#### Saved data entries
──────
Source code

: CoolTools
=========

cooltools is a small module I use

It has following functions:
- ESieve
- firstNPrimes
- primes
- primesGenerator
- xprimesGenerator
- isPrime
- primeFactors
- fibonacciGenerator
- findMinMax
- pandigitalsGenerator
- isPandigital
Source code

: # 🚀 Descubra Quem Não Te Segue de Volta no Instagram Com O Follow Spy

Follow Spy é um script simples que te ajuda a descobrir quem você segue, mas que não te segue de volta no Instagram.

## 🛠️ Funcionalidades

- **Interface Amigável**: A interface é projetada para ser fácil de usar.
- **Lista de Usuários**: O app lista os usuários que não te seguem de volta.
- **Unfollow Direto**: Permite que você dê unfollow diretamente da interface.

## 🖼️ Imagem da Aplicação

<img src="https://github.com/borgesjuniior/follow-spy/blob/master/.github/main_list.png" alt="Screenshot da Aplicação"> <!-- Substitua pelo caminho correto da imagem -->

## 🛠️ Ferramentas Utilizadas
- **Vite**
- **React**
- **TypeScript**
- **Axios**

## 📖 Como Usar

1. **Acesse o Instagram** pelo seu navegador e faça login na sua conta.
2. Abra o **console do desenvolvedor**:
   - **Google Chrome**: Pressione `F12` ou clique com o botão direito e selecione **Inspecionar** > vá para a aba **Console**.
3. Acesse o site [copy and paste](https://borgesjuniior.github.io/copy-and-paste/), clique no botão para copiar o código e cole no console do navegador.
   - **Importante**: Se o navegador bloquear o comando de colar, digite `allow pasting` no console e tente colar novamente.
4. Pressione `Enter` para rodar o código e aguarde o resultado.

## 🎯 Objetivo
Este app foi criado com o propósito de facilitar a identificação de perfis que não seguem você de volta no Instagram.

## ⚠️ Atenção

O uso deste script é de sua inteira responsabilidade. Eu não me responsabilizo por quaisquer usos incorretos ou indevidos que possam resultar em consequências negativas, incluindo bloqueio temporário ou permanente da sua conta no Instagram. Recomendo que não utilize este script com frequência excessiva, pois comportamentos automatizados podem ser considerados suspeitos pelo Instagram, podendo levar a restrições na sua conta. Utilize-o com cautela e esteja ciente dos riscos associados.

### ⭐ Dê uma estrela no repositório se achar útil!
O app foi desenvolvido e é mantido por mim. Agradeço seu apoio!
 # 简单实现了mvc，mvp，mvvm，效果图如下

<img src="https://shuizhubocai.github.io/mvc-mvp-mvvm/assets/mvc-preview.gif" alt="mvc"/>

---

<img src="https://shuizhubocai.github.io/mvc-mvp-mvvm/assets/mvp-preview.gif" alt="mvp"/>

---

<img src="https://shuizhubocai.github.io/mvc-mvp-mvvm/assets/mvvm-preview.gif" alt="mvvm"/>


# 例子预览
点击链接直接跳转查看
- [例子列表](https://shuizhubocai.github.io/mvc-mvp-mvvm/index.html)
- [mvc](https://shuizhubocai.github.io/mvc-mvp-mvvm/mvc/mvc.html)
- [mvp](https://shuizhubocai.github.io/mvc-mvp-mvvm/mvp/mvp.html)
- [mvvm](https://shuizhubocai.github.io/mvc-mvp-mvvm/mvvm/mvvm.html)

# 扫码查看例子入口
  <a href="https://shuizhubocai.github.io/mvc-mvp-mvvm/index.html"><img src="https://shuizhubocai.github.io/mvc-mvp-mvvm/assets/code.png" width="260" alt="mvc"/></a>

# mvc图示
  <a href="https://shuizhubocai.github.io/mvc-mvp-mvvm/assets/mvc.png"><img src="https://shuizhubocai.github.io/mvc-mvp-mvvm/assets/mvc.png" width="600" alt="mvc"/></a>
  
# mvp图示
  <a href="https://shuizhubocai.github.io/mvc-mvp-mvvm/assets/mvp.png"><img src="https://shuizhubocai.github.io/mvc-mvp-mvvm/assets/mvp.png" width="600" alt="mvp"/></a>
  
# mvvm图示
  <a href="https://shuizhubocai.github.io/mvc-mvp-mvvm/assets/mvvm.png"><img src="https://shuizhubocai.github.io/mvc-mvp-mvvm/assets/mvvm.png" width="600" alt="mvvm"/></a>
──────
#### WHAT IS BEING ASKED
Among the lines above, find those carrying the word "você" and copy them out.

#### RESULT OF THIS EXERCISE
Follow Spy é um script simples que te ajuda a descobrir quem você segue, mas que não te segue de volta no Instagram.
- **Unfollow Direto**: Permite que você dê unfollow diretamente da interface.
Este app foi criado com o propósito de facilitar a identificação de perfis que não seguem você de volta no Instagram.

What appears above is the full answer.